[Dataset records]
====================

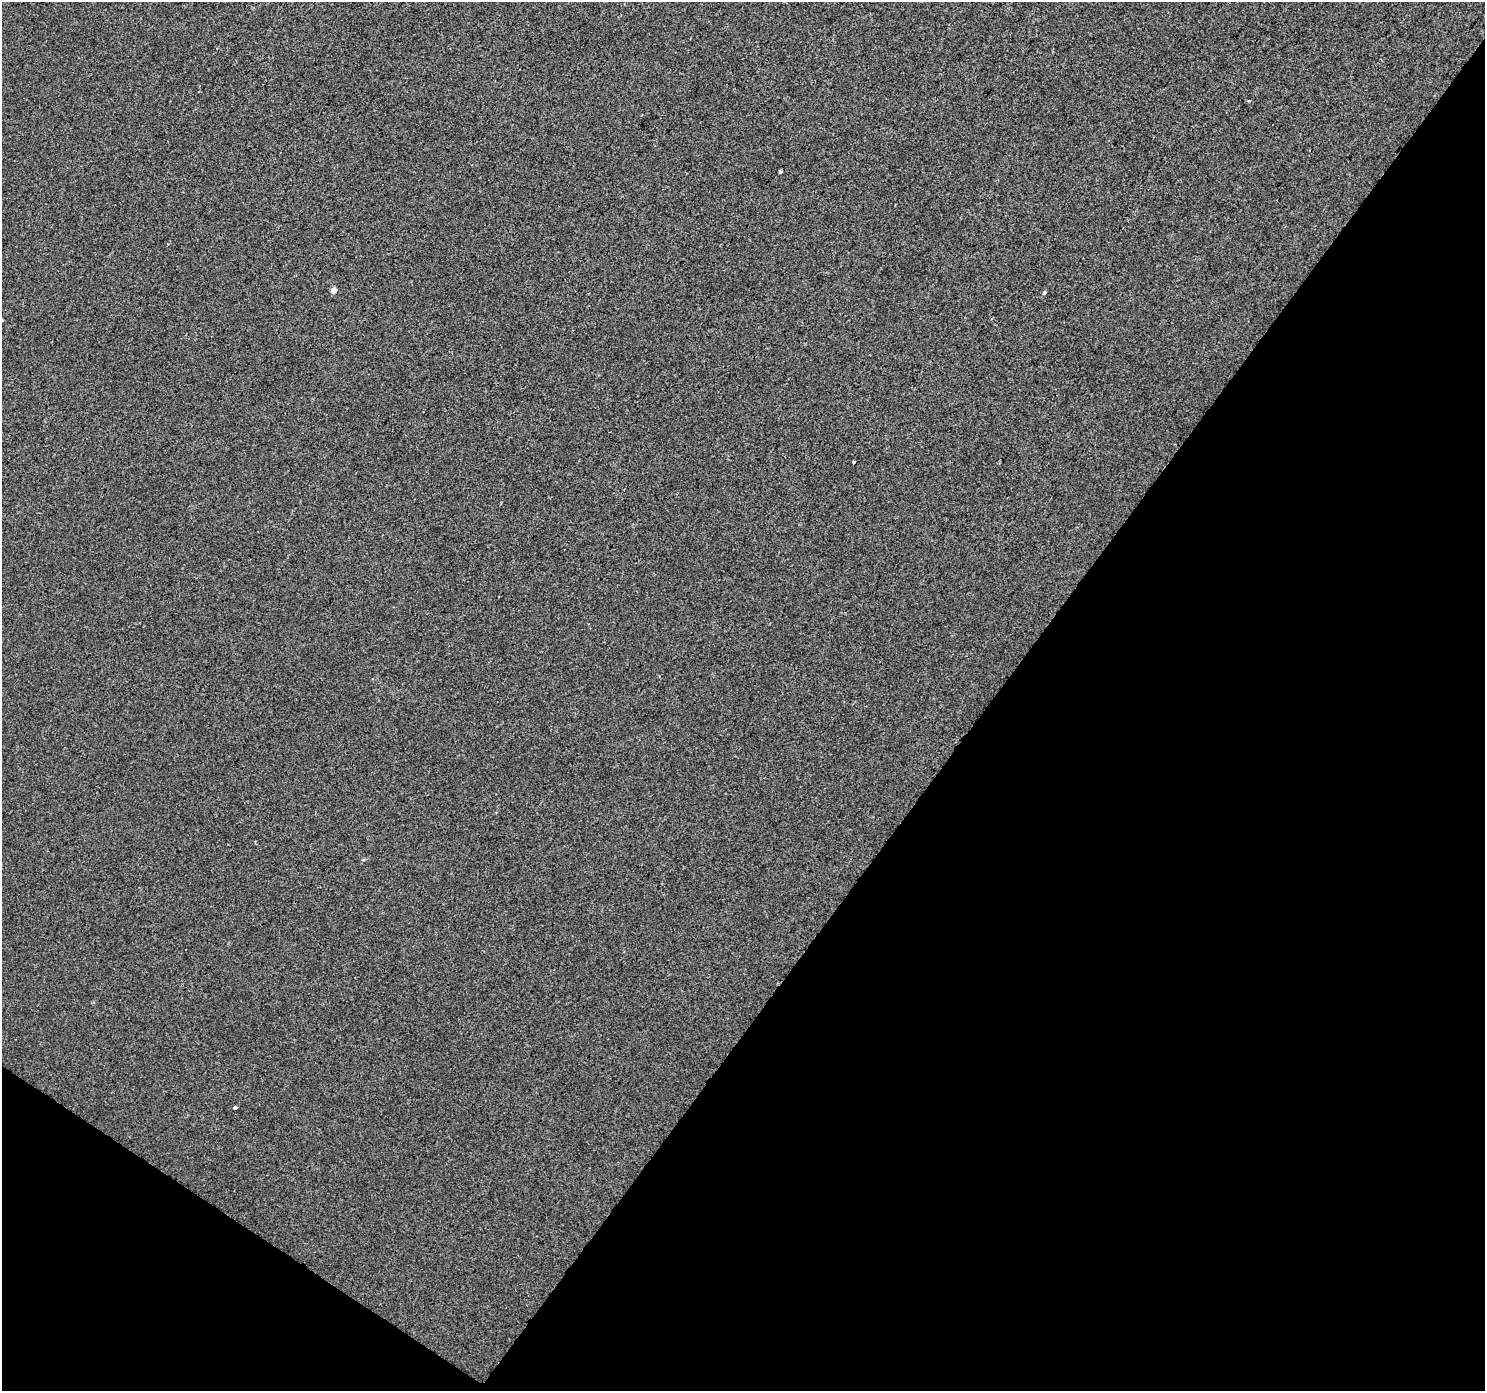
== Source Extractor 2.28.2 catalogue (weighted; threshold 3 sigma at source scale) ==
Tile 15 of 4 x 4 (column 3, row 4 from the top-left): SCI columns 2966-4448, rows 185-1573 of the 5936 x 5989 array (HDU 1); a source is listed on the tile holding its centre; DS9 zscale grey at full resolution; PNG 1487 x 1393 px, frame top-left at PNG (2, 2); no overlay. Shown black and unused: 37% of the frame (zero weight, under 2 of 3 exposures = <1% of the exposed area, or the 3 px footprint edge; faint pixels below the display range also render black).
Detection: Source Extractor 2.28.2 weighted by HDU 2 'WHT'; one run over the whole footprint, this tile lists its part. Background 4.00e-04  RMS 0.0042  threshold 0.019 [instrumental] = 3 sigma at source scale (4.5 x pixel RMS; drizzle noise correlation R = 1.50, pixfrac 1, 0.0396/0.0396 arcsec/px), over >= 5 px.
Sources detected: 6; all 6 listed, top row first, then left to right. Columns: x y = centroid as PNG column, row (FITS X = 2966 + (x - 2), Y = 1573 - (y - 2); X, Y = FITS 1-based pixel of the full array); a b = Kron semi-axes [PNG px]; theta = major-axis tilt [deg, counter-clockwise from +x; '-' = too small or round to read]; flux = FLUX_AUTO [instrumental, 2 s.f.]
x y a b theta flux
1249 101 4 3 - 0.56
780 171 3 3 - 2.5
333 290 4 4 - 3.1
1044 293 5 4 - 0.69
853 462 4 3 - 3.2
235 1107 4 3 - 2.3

====================

Copy word for word the lines of the material starting at its beginning and ending with the line that contains "Detection: Source Extractor", including both ends. Leave the pictures out of your answer.

SOLUTION FOR THIS EXERCISE
== Source Extractor 2.28.2 catalogue (weighted; threshold 3 sigma at source scale) ==
Tile 15 of 4 x 4 (column 3, row 4 from the top-left): SCI columns 2966-4448, rows 185-1573 of the 5936 x 5989 array (HDU 1); a source is listed on the tile holding its centre; DS9 zscale grey at full resolution; PNG 1487 x 1393 px, frame top-left at PNG (2, 2); no overlay. Shown black and unused: 37% of the frame (zero weight, under 2 of 3 exposures = <1% of the exposed area, or the 3 px footprint edge; faint pixels below the display range also render black).
Detection: Source Extractor 2.28.2 weighted by HDU 2 'WHT'; one run over the whole footprint, this tile lists its part. Background 4.00e-04  RMS 0.0042  threshold 0.019 [instrumental] = 3 sigma at source scale (4.5 x pixel RMS; drizzle noise correlation R = 1.50, pixfrac 1, 0.0396/0.0396 arcsec/px), over >= 5 px.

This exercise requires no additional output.